BEGIN SOURCE MATERIAL

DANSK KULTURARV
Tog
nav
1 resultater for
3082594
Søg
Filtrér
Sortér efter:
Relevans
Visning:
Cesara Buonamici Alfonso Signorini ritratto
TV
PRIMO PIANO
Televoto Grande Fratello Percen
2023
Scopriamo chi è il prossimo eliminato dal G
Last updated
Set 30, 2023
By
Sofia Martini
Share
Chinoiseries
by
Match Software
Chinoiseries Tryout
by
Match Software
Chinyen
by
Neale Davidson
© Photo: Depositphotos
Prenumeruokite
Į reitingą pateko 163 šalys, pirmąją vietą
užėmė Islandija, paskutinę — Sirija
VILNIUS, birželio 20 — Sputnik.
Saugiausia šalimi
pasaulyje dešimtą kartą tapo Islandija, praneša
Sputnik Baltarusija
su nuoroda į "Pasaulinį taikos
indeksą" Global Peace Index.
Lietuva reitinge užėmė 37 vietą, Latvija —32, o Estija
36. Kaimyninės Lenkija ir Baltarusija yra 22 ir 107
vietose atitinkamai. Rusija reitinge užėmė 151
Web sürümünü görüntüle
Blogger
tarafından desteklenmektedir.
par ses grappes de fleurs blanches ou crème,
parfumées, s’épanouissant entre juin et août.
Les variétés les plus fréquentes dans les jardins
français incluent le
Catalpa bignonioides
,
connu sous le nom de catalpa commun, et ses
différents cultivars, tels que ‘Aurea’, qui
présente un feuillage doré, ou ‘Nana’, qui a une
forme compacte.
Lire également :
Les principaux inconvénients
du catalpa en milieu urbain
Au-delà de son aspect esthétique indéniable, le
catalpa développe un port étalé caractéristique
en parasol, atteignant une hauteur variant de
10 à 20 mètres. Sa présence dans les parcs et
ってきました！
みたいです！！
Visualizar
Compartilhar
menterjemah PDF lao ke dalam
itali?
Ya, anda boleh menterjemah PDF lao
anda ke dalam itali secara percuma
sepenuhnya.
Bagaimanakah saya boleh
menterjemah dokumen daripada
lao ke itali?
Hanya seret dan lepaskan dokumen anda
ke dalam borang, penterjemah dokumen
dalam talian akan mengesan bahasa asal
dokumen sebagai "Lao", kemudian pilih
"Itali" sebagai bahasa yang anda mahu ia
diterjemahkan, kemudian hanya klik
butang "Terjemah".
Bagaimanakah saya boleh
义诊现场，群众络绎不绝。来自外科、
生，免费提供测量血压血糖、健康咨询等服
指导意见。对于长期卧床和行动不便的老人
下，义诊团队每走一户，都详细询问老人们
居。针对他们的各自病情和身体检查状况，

END SOURCE MATERIAL

▶ **PROBLEM REQUIREMENTS**
Output everything from the start of the items down to the line containing "Saugiausia šalimi" as a numbered list, with both ends included and blank lines left out.

▶ **SOLUTION TO THE PROBLEM**
1. DANSK KULTURARV
2. Tog
3. nav
4. 1 resultater for
5. 3082594
6. Søg
7. Filtrér
8. Sortér efter:
9. Relevans
10. Visning:
11. Cesara Buonamici Alfonso Signorini ritratto
12. TV
13. PRIMO PIANO
14. Televoto Grande Fratello Percen
15. 2023
16. Scopriamo chi è il prossimo eliminato dal G
17. Last updated
18. Set 30, 2023
19. By
20. Sofia Martini
21. Share
22. Chinoiseries
23. by
24. Match Software
25. Chinoiseries Tryout
26. by
27. Match Software
28. Chinyen
29. by
30. Neale Davidson
31. © Photo: Depositphotos
32. Prenumeruokite
33. Į reitingą pateko 163 šalys, pirmąją vietą
34. užėmė Islandija, paskutinę — Sirija
35. VILNIUS, birželio 20 — Sputnik.
36. Saugiausia šalimi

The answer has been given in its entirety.